The expected output is the line bearing "System insertion data." followed by all remaining lines of the records, each restated word for word.
________
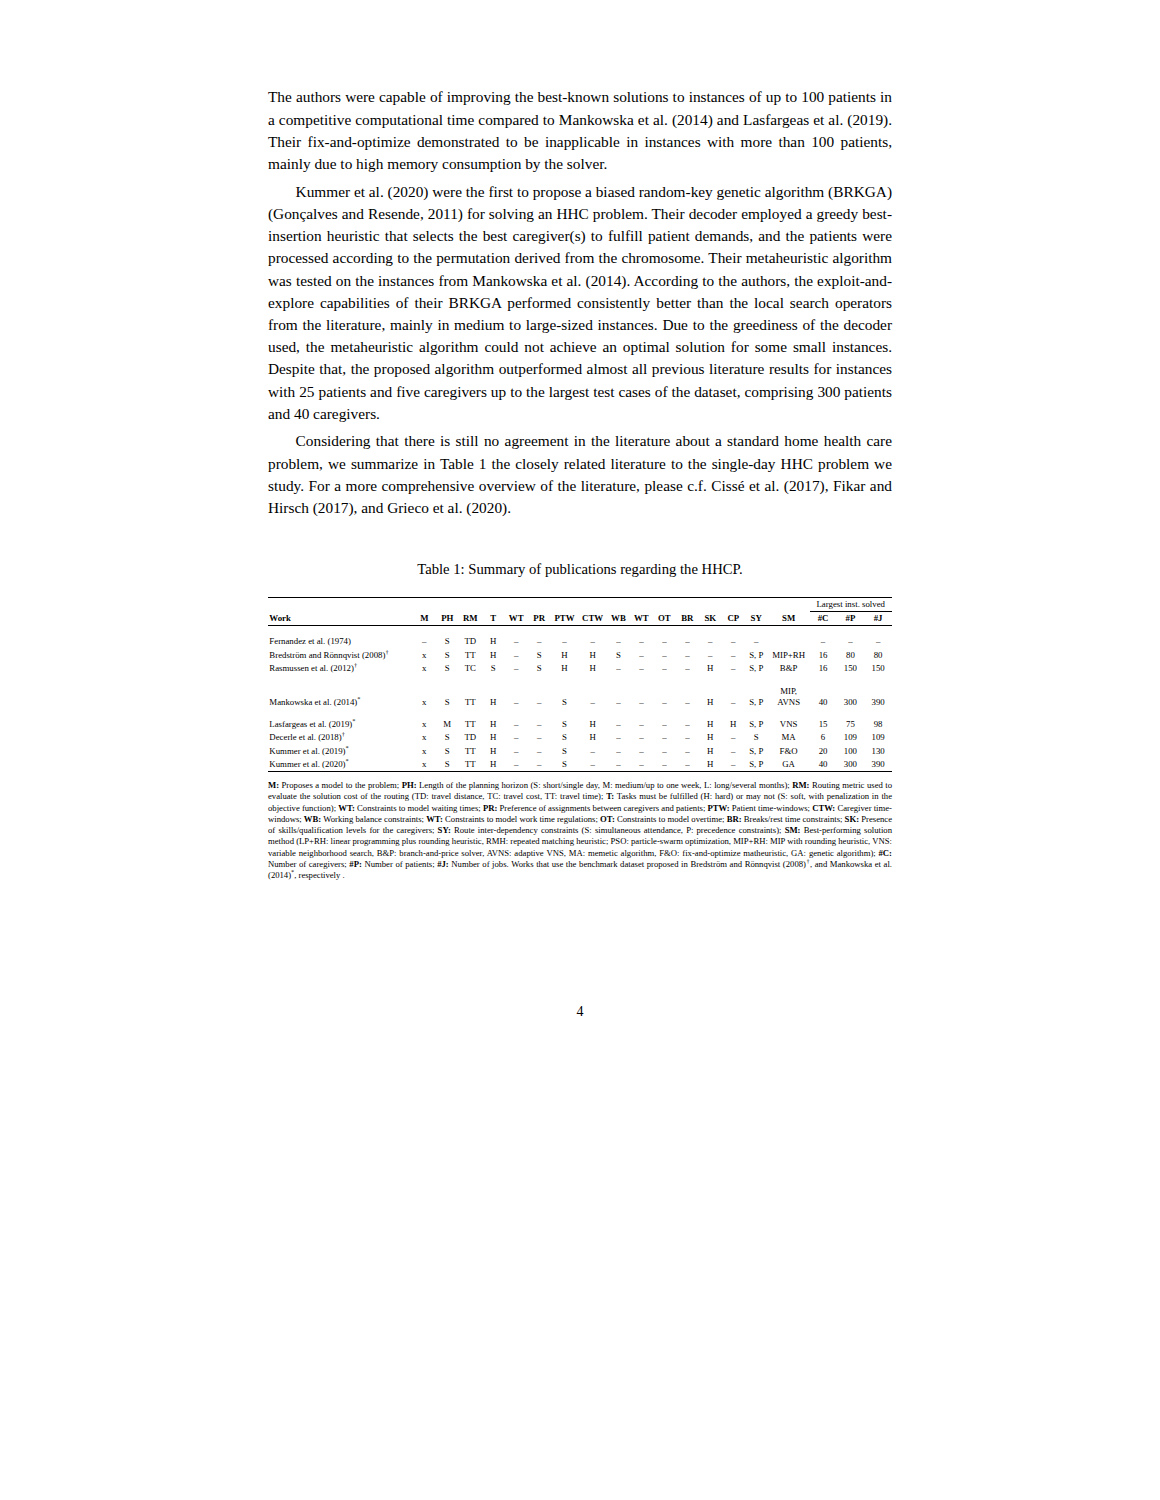The authors were capable of improving the best-known solutions to instances of up to 100 patients in a competitive computational time compared to Mankowska et al. (2014) and Lasfargeas et al. (2019). Their fix-and-optimize demonstrated to be inapplicable in instances with more than 100 patients, mainly due to high memory consumption by the solver.
Kummer et al. (2020) were the first to propose a biased random-key genetic algorithm (BRKGA) (Gonçalves and Resende, 2011) for solving an HHC problem. Their decoder employed a greedy best-insertion heuristic that selects the best caregiver(s) to fulfill patient demands, and the patients were processed according to the permutation derived from the chromosome. Their metaheuristic algorithm was tested on the instances from Mankowska et al. (2014). According to the authors, the exploit-and-explore capabilities of their BRKGA performed consistently better than the local search operators from the literature, mainly in medium to large-sized instances. Due to the greediness of the decoder used, the metaheuristic algorithm could not achieve an optimal solution for some small instances. Despite that, the proposed algorithm outperformed almost all previous literature results for instances with 25 patients and five caregivers up to the largest test cases of the dataset, comprising 300 patients and 40 caregivers.
Considering that there is still no agreement in the literature about a standard home health care problem, we summarize in Table 1 the closely related literature to the single-day HHC problem we study. For a more comprehensive overview of the literature, please c.f. Cissé et al. (2017), Fikar and Hirsch (2017), and Grieco et al. (2020).
Table 1: Summary of publications regarding the HHCP.
| | | | Largest inst. solved |
| Work | M | PH | RM | T | WT | PR | PTW | CTW | WB | WT | OT | BR | SK | CP | SY | SM | #C | #P | #J |
| Fernandez et al. (1974) | – | S | TD | H | – | – | – | – | – | – | – | – | – | – | – | | – | – | – |
| Bredström and Rönnqvist (2008) † | x | S | TT | H | – | S | H | H | S | – | – | – | – | – | S, P | MIP+RH | 16 | 80 | 80 |
| Rasmussen et al. (2012) † | x | S | TC | S | – | S | H | H | – | – | – | – | H | – | S, P | B&P | 16 | 150 | 150 |
| Mankowska et al. (2014) * | x | S | TT | H | – | – | S | – | – | – | – | – | H | – | S, P | MIP, AVNS | 40 | 300 | 390 |
| Lasfargeas et al. (2019) * | x | M | TT | H | – | – | S | H | – | – | – | – | H | H | S, P | VNS | 15 | 75 | 98 |
| Decerle et al. (2018) † | x | S | TD | H | – | – | S | H | – | – | – | – | H | – | S | MA | 6 | 109 | 109 |
| Kummer et al. (2019) * | x | S | TT | H | – | – | S | – | – | – | – | – | H | – | S, P | F&O | 20 | 100 | 130 |
| Kummer et al. (2020) * | x | S | TT | H | – | – | S | – | – | – | – | – | H | – | S, P | GA | 40 | 300 | 390 |
M: Proposes a model to the problem; PH: Length of the planning horizon (S: short/single day, M: medium/up to one week, L: long/several months); RM: Routing metric used to evaluate the solution cost of the routing (TD: travel distance, TC: travel cost, TT: travel time); T: Tasks must be fulfilled (H: hard) or may not (S: soft, with penalization in the objective function); WT: Constraints to model waiting times; PR: Preference of assignments between caregivers and patients; PTW: Patient time-windows; CTW: Caregiver time-windows; WB: Working balance constraints; WT: Constraints to model work time regulations; OT: Constraints to model overtime; BR: Breaks/rest time constraints; SK: Presence of skills/qualification levels for the caregivers; SY: Route inter-dependency constraints (S: simultaneous attendance, P: precedence constraints); SM: Best-performing solution method (LP+RH: linear programming plus rounding heuristic, RMH: repeated matching heuristic; PSO: particle-swarm optimization, MIP+RH: MIP with rounding heuristic, VNS: variable neighborhood search, B&P: branch-and-price solver, AVNS: adaptive VNS, MA: memetic algorithm, F&O: fix-and-optimize matheuristic, GA: genetic algorithm); #C: Number of caregivers; #P: Number of patients; #J: Number of jobs. Works that use the benchmark dataset proposed in Bredström and Rönnqvist (2008)†, and Mankowska et al. (2014)*, respectively .
4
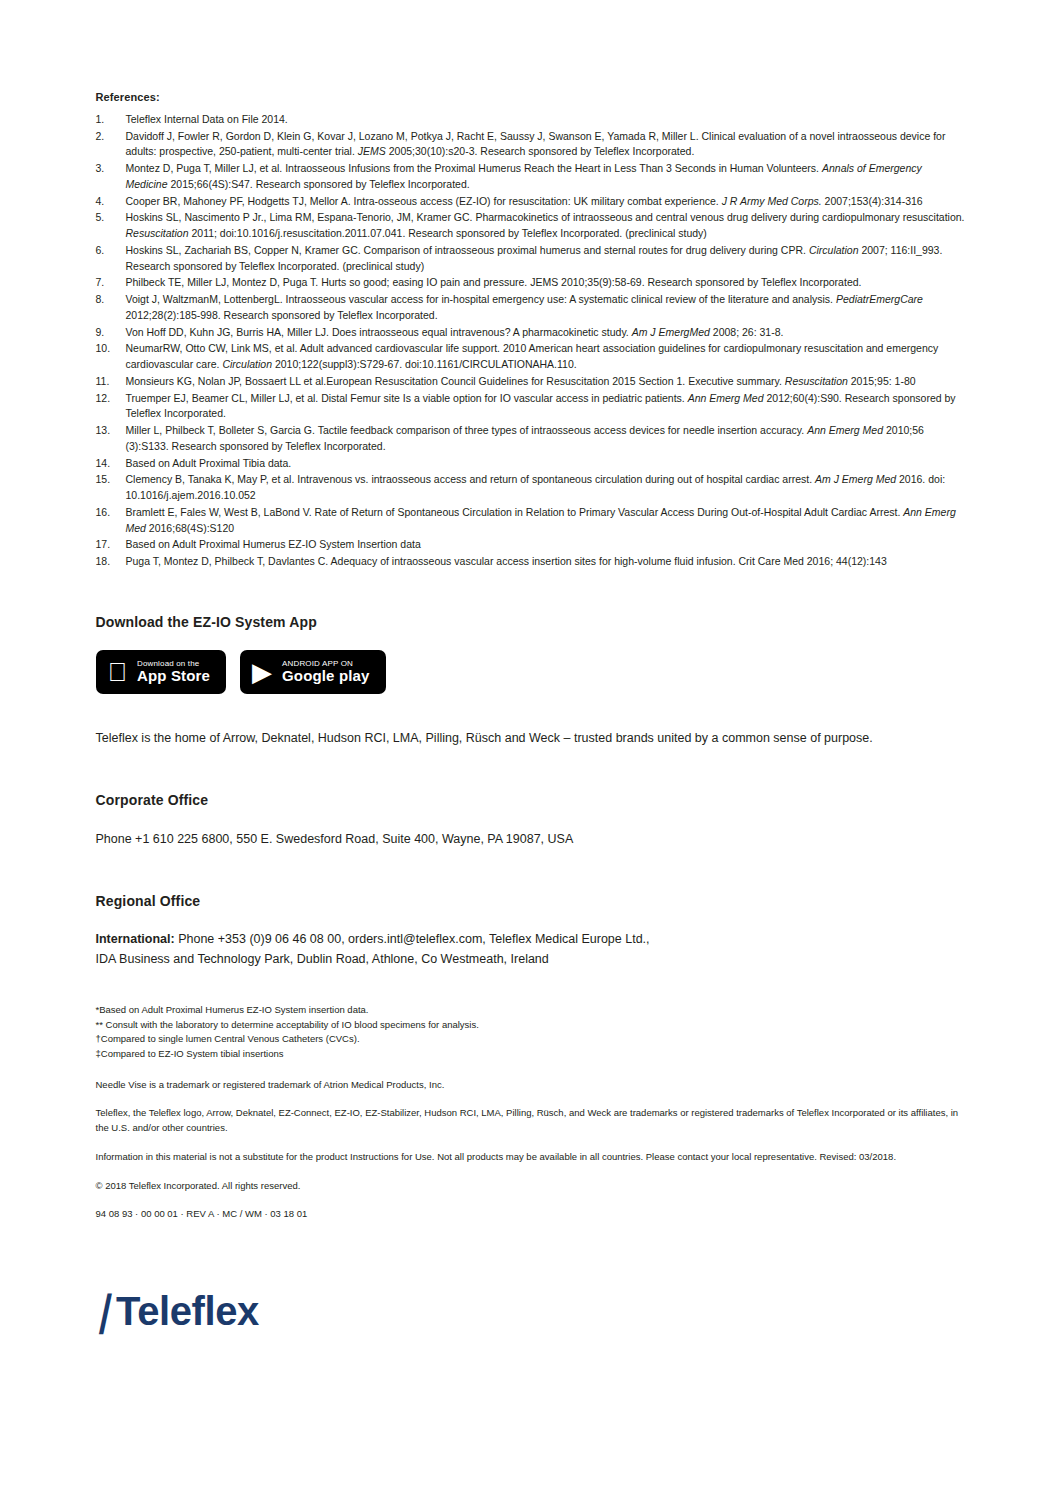References:
Teleflex Internal Data on File 2014.
Davidoff J, Fowler R, Gordon D, Klein G, Kovar J, Lozano M, Potkya J, Racht E, Saussy J, Swanson E, Yamada R, Miller L. Clinical evaluation of a novel intraosseous device for adults: prospective, 250-patient, multi-center trial. JEMS 2005;30(10):s20-3. Research sponsored by Teleflex Incorporated.
Montez D, Puga T, Miller LJ, et al. Intraosseous Infusions from the Proximal Humerus Reach the Heart in Less Than 3 Seconds in Human Volunteers. Annals of Emergency Medicine 2015;66(4S):S47. Research sponsored by Teleflex Incorporated.
Cooper BR, Mahoney PF, Hodgetts TJ, Mellor A. Intra-osseous access (EZ-IO) for resuscitation: UK military combat experience. J R Army Med Corps. 2007;153(4):314-316
Hoskins SL, Nascimento P Jr., Lima RM, Espana-Tenorio, JM, Kramer GC. Pharmacokinetics of intraosseous and central venous drug delivery during cardiopulmonary resuscitation. Resuscitation 2011; doi:10.1016/j.resuscitation.2011.07.041. Research sponsored by Teleflex Incorporated. (preclinical study)
Hoskins SL, Zachariah BS, Copper N, Kramer GC. Comparison of intraosseous proximal humerus and sternal routes for drug delivery during CPR. Circulation 2007; 116:II_993. Research sponsored by Teleflex Incorporated. (preclinical study)
Philbeck TE, Miller LJ, Montez D, Puga T. Hurts so good; easing IO pain and pressure. JEMS 2010;35(9):58-69. Research sponsored by Teleflex Incorporated.
Voigt J, WaltzmanM, LottenbergL. Intraosseous vascular access for in-hospital emergency use: A systematic clinical review of the literature and analysis. PediatrEmergCare 2012;28(2):185-998. Research sponsored by Teleflex Incorporated.
Von Hoff DD, Kuhn JG, Burris HA, Miller LJ. Does intraosseous equal intravenous? A pharmacokinetic study. Am J EmergMed 2008; 26: 31-8.
NeumarRW, Otto CW, Link MS, et al. Adult advanced cardiovascular life support. 2010 American heart association guidelines for cardiopulmonary resuscitation and emergency cardiovascular care. Circulation 2010;122(suppl3):S729-67. doi:10.1161/CIRCULATIONAHA.110.
Monsieurs KG, Nolan JP, Bossaert LL et al.European Resuscitation Council Guidelines for Resuscitation 2015 Section 1. Executive summary. Resuscitation 2015;95: 1-80
Truemper EJ, Beamer CL, Miller LJ, et al. Distal Femur site Is a viable option for IO vascular access in pediatric patients. Ann Emerg Med 2012;60(4):S90. Research sponsored by Teleflex Incorporated.
Miller L, Philbeck T, Bolleter S, Garcia G. Tactile feedback comparison of three types of intraosseous access devices for needle insertion accuracy. Ann Emerg Med 2010;56 (3):S133. Research sponsored by Teleflex Incorporated.
Based on Adult Proximal Tibia data.
Clemency B, Tanaka K, May P, et al. Intravenous vs. intraosseous access and return of spontaneous circulation during out of hospital cardiac arrest. Am J Emerg Med 2016. doi: 10.1016/j.ajem.2016.10.052
Bramlett E, Fales W, West B, LaBond V. Rate of Return of Spontaneous Circulation in Relation to Primary Vascular Access During Out-of-Hospital Adult Cardiac Arrest. Ann Emerg Med 2016;68(4S):S120
Based on Adult Proximal Humerus EZ-IO System Insertion data
Puga T, Montez D, Philbeck T, Davlantes C. Adequacy of intraosseous vascular access insertion sites for high-volume fluid infusion. Crit Care Med 2016; 44(12):143
Download the EZ-IO System App
 Download on the App Store ▶ ANDROID APP ON Google play
Teleflex is the home of Arrow, Deknatel, Hudson RCI, LMA, Pilling, Rüsch and Weck – trusted brands united by a common sense of purpose.
Corporate Office
Phone +1 610 225 6800, 550 E. Swedesford Road, Suite 400, Wayne, PA 19087, USA
Regional Office
International: Phone +353 (0)9 06 46 08 00, orders.intl@teleflex.com, Teleflex Medical Europe Ltd.,
IDA Business and Technology Park, Dublin Road, Athlone, Co Westmeath, Ireland
*Based on Adult Proximal Humerus EZ-IO System insertion data.
** Consult with the laboratory to determine acceptability of IO blood specimens for analysis.
†Compared to single lumen Central Venous Catheters (CVCs).
‡Compared to EZ-IO System tibial insertions
Needle Vise is a trademark or registered trademark of Atrion Medical Products, Inc.
Teleflex, the Teleflex logo, Arrow, Deknatel, EZ-Connect, EZ-IO, EZ-Stabilizer, Hudson RCI, LMA, Pilling, Rüsch, and Weck are trademarks or registered trademarks of Teleflex Incorporated or its affiliates, in the U.S. and/or other countries.
Information in this material is not a substitute for the product Instructions for Use. Not all products may be available in all countries. Please contact your local representative. Revised: 03/2018.
© 2018 Teleflex Incorporated. All rights reserved.
94 08 93 · 00 00 01 · REV A · MC / WM · 03 18 01
∣Teleflex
________
▸ **Result**
*Based on Adult Proximal Humerus EZ-IO System insertion data.
** Consult with the laboratory to determine acceptability of IO blood specimens for analysis.
†Compared to single lumen Central Venous Catheters (CVCs).
‡Compared to EZ-IO System tibial insertions
Needle Vise is a trademark or registered trademark of Atrion Medical Products, Inc.
Teleflex, the Teleflex logo, Arrow, Deknatel, EZ-Connect, EZ-IO, EZ-Stabilizer, Hudson RCI, LMA, Pilling, Rüsch, and Weck are trademarks or registered trademarks of Teleflex Incorporated or its affiliates, in the U.S. and/or other countries.
Information in this material is not a substitute for the product Instructions for Use. Not all products may be available in all countries. Please contact your local representative. Revised: 03/2018.
© 2018 Teleflex Incorporated. All rights reserved.
94 08 93 · 00 00 01 · REV A · MC / WM · 03 18 01
∣Teleflex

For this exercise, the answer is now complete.